Friday was another repeat, this time from May 15, 2006. However, TCR does not want to leave you empty handed and is bringing you an article by one of our staff members, Paul. Although Paul is from the UK, he takes a keen interest in reading about Jim Cramer's Mad Money (and of course at the best JCMM site on the 'Net - The Cramer Report!) and hopes you will enjoy his insight into one of Jim's opinions.
Cramer is currently favouring a buy into Microsoft (MSFT), believing the bad times are behind and it's back on the up. An analysis of the share prices over the past few months shows that Microsoft is over its lowest points ($21.51) and gradually climbing (currently $24.40). One could argue that Cramer is right.
However, continued changes in Vista's release date, even if it means a more stable and secure Operating System will be released (or that is the theory).

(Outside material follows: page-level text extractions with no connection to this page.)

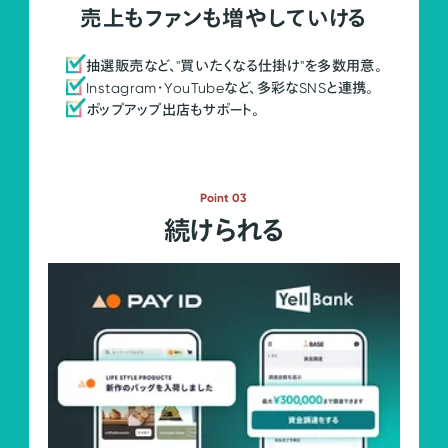
売上もファンも増やしていける
抽選販売など、"買いたくなる仕掛け"を多数用意。
Instagram・YouTubeなど、多彩なSNSと連携。
ポップアップ出店もサポート。
Point 03
続けられる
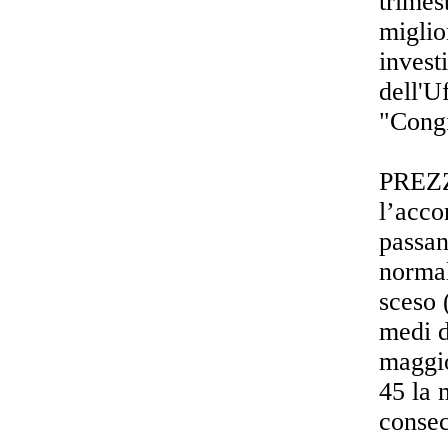
trimes
miglio
invest
dell'U
"Congi
PREZ
l’acco
passan
normal
sceso (
medi d
maggio
45 la 
consec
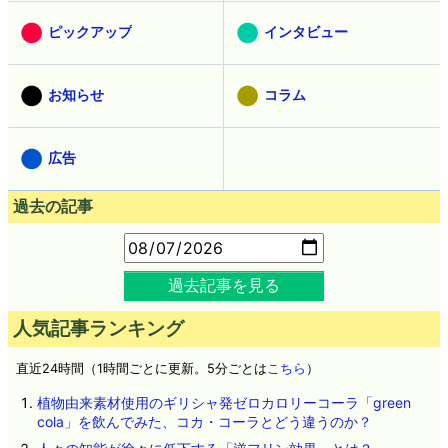
ピックアップ
インタビュー
お知らせ
コラム
広告
過去の記事
過去記事を見る
人気記事ランキング
直近24時間（1時間ごとに更新。5分ごとは
こちら
）
植物由来素材使用のギリシャ発ゼロカロリーコーラ「green
cola」を飲んでみた、コカ・コーラとどう違うのか？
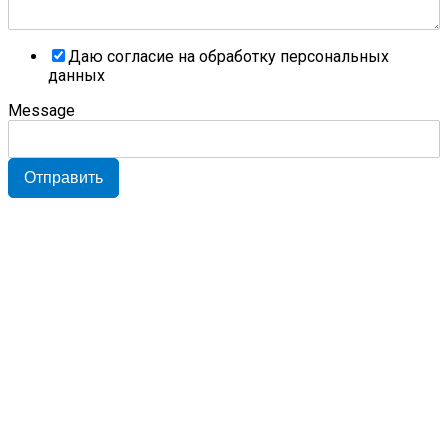
Даю согласие на обработку персональных
данных
Message
Отправить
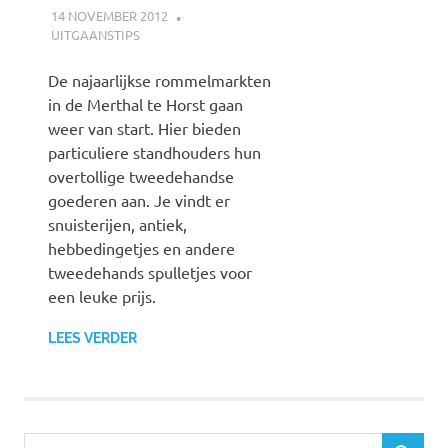
14 NOVEMBER 2012
JOHAN
UITGAANSTIPS
De najaarlijkse rommelmarkten
in de Merthal te Horst gaan
weer van start. Hier bieden
particuliere standhouders hun
overtollige tweedehandse
goederen aan. Je vindt er
snuisterijen, antiek,
hebbedingetjes en andere
tweedehands spulletjes voor
een leuke prijs.
LEES VERDER
Z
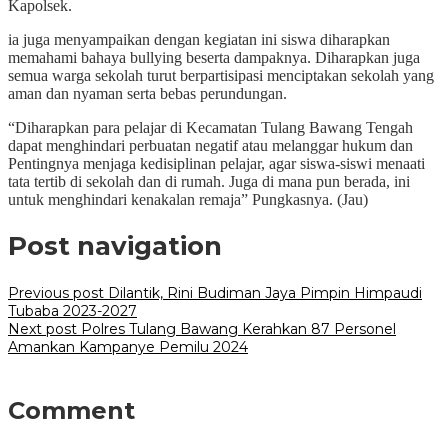
Kapolsek.
ia juga menyampaikan dengan kegiatan ini siswa diharapkan
memahami bahaya bullying beserta dampaknya. Diharapkan juga
semua warga sekolah turut berpartisipasi menciptakan sekolah yang
aman dan nyaman serta bebas perundungan.
“Diharapkan para pelajar di Kecamatan Tulang Bawang Tengah
dapat menghindari perbuatan negatif atau melanggar hukum dan
Pentingnya menjaga kedisiplinan pelajar, agar siswa-siswi menaati
tata tertib di sekolah dan di rumah. Juga di mana pun berada, ini
untuk menghindari kenakalan remaja” Pungkasnya. (Jau)
Post navigation
Previous post
Dilantik, Rini Budiman Jaya Pimpin Himpaudi
Tubaba 2023-2027
Next post
Polres Tulang Bawang Kerahkan 87 Personel
Amankan Kampanye Pemilu 2024
Comment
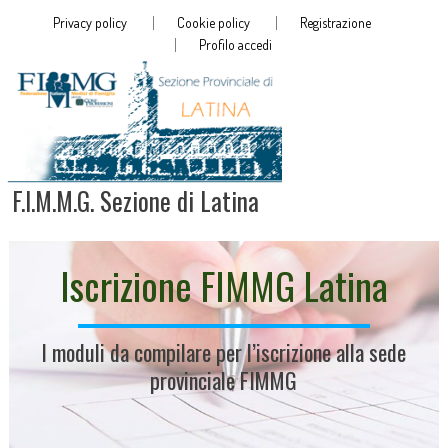
Privacy policy
Cookie policy
Registrazione
Profilo accedi
F.I.M.M.G. Sezione di Latina
Iscrizione FIMMG Latina
I moduli da compilare per l’iscrizione alla sede
provinciale FIMMG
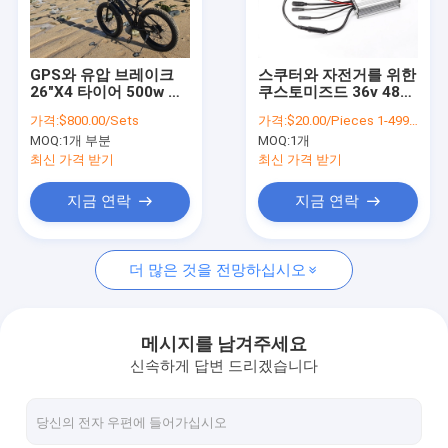
우리 에 관한 것
공장 투어
GPS와 유압 브레이크
스쿠터와 자전거를 위한
26"X4 타이어 500w 광
쿠스토미즈드 36v 48v
품질 관리
폭 타이어 전기 자전거
에아이크 모터 Kt 전기
가격:
$800.00/Sets
가격:
$20.00/Pieces 1-499 Pieces
에아이크가 LCD를 위치
이 자전거 제어기
MOQ:
1개 부분
MOQ:
1개
시킵니다
저희와 연락
최신 가격 받기
최신 가격 받기
뉴스
지금 연락
지금 연락
인용 을 요청 하십시오
더 많은 것을 전망하십시오
GPS 차량 추적자
메시지를 남겨주세요
신속하게 답변 드리겠습니다
현명한 자동차 도난 경보기 시스템
오토바이 GPS 추적자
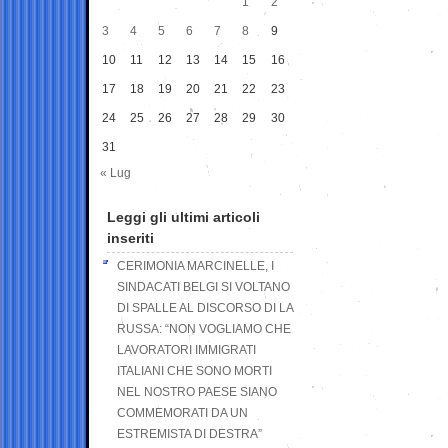
1
2
3
4
5
6
7
8
9
10
11
12
13
14
15
16
17
18
19
20
21
22
23
24
25
26
27
28
29
30
31
« Lug
Leggi gli ultimi articoli
inseriti
CERIMONIA MARCINELLE, I
SINDACATI BELGI SI VOLTANO
DI SPALLE AL DISCORSO DI LA
RUSSA: “NON VOGLIAMO CHE
LAVORATORI IMMIGRATI
ITALIANI CHE SONO MORTI
NEL NOSTRO PAESE SIANO
COMMEMORATI DA UN
ESTREMISTA DI DESTRA”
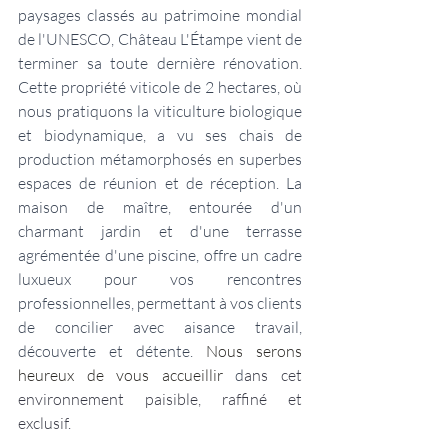
paysages classés au patrimoine mondial 
de l'UNESCO, Château L'Étampe vient de 
terminer sa toute dernière rénovation. 
Cette propriété viticole de 2 hectares, où 
nous pratiquons la viticulture biologique 
et biodynamique, a vu ses chais de 
production métamorphosés en superbes 
espaces de réunion et de réception. La 
maison de maître, entourée d'un 
charmant jardin et d'une terrasse 
agrémentée d'une piscine, offre un cadre 
luxueux pour vos rencontres 
professionnelles, permettant à vos clients 
de concilier avec aisance travail, 
découverte et détente.
 Nous serons 
heureux de vous accueillir
d
ans cet 
environnement paisible, raffiné et 
exclusif.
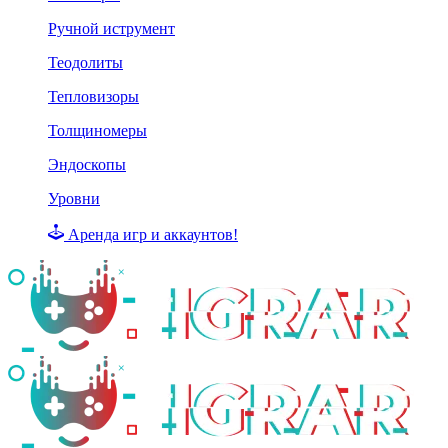
Ручной иструмент
Теодолиты
Тепловизоры
Толщиномеры
Эндоскопы
Уровни
Аренда игр и аккаунтов!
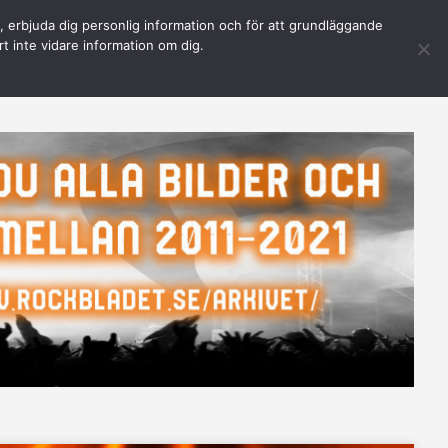
n, erbjuda dig personlig information och för att grundläggande
e-security\core\queries.php
on line
1050
rt inte vidare information om dig.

Microsoft's OS and webbrowser cycle is poor as it is:
* Windows XP was released in 2001
* Internet Explorer was released in 2001
Internet Explorer 7 is set for release in the first half of 2007 and Windows Vista is set for general release in the first quarter of 2007. Both products will offer many improvements and new features over the older versions but the reality is very little of it is new.
One feature to finally reach Internet Explorer is tabbed browser. To a non-technical person, who just uses what's supplied on their MS Windows desktop, this may seem new and exciting, however tabbed browser has been around since 1996 (although it was a feature in a non-public beta version of InternetWorks since 1994) and has been available in popular browsers such as Opera and MozillaFirefox for several years.
Microsoft won the first browser war but now it's coming to a battle in many areas. Product cycles are quicker for open source software such as OpenOffice.org, MozillaFirefox and MozillaThunderbird - new features, bug fixes, and security updates are released regularly. Due to the products' open source nature it is easier and cheaper to develop plugins and compatible applications.
On the operating system side, Microsoft has competition from Linux. Linux is now becoming more mature and is being adopted by governments
and educational institutes alike. Novell (NOVL) is investing a lot of money in Linux, having bought German company SuSE Linux GmbH in Janu
One key area that they have invested a lot in over the past year is Xen, which is virtualisation software and allows multiple Operating Systems (Linux or Windows) to be run as guests on a single system (the host, which can be either Linux or Windows). This is one threat Microsoft has seen and responded to by improving its Virtual Server support offering and making it available for free. However, is this too little too late?
Xen's benefit is that it's open source, therefore bugs and security issues will be fixed quicker, possibly even before the problem is public knowledge, as the source code is visible for everyone to evaluate and test for insecurities. A quick response to bugs and security is critical in a business environment and an area Microsoft can not compete within due to its closed source nature.
Virtualisation is becoming a more important area due to the increasing costs for power. Fortunately, hardware is becoming more powerful, often more powerful than is actually required, so virtualisation is definitely for today as well as the future. Why invest in hardware for 6 servers when all 6 could run from within one operating system through virtualisation?
With Vista and Internet Explorer 7, Microsoft is trying to play catch-up, but the fact is it now has seriously tough competition. There is now a big take up of alternative browsers, office applications and operating systems. While the market change might be slow, it's definitely happening. I cannot see Microsoft being in the same market position in 10 years that it is now. Its market share will continue to evaporate.
The Bottom Line:
Microsoft is facing serious threats in the home, education and business desktop arena. It's facing threats in the business environment as a server (aside from as a webserver, where Linux/Unix is in the majority). Microsoft might hit a high when Vista is (finally) released, however Bill Gates stepping down in the way that he is does suggest to me that the bulk of the money has been made and it's now time to do something with it. The IT industry is often a "come today, gone tomorrow" so it's always difficult to choose which company to invest in, especially as the current trend is "over priced " when those companies that have managed to stick around decide to float themselves on the stock market. I won't advise you who to invest in, but I will say don't just look at the software/operating system area, also look at hardware and consultancy companies too. Big Blue, International Business Machines Corp (IBM), has been around for a long time and there will always be a demand for such companies.